Reading this makes me realize more and more that these tools like Mort just do not get it when it comes to the draft...
Q: Have your free agent losses this offseason changed your thought process at all in terms of drafting where you might have drafted something else?
BB: No, I don't think so. I don't think you can do it that way. I really don't. You can't create players. You have to draft the board based on what your options are and as soon as you start taking players truly based on need, if they can't fill that need, then you have to come back the next year or the next pick and you're drafting again for the same spot and you haven't filled anything other than putting a name on a piece of cardboard and putting it up on the depth chart.
You really don't have anything if the player can't fulfill that expectation or that role that you think you drafted him for. I think you're a lot better off drafting players that can perform on your team in a role that you need or in a role that gives some value to the team. Sometimes players aren't there at the position you want them, but you can't manufacture them. You just have to take the player that helps your team the most at that point, even if it's at a position that may not be necessarily the top need.

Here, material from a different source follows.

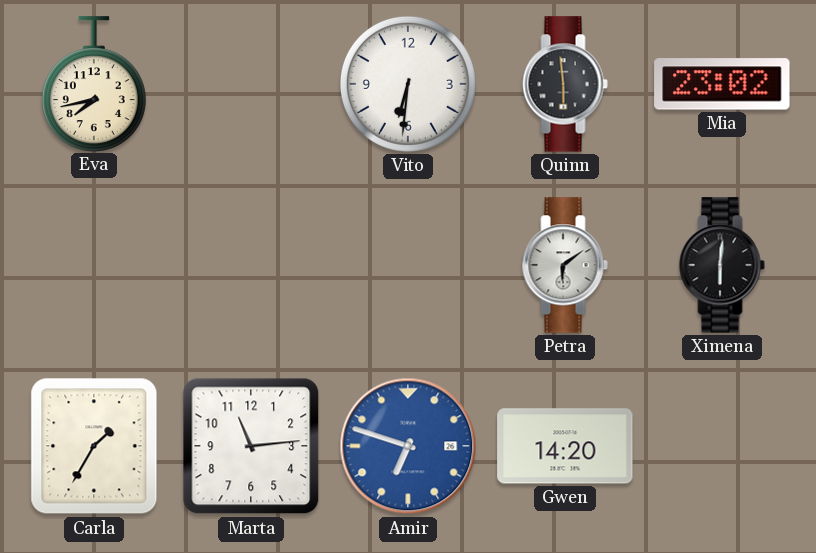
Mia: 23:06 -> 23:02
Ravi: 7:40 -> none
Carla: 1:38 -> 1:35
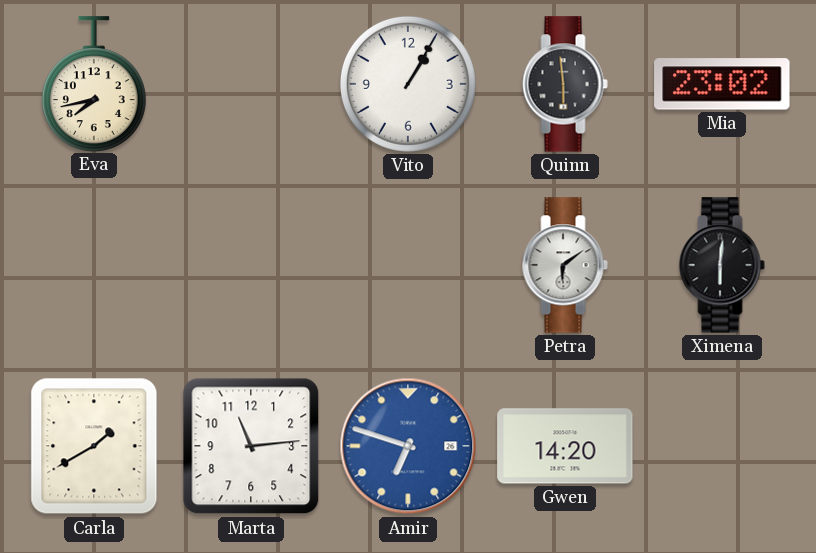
Vito: 6:31 -> 1:05
Carla: 1:35 -> 1:40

Again, to go back to when I was with the Giants. We drafted Lawrence Taylor and we had Lawrence Taylor and Brad VanPelt and we took Carl Banks and nobody liked that pick. That was a pretty stupid pick, why would you take Banks when you have VanPelt and Taylor? It turned out to be probably one of our best picks at the Giants.
I think you have to take guys that you think are good football players. Putting the team together that's certainly a process you have to go through. But to try to manufacture somebody, 'We need this position,' and then take a guy and he doesn't end up being able to do the job, then you still need that position.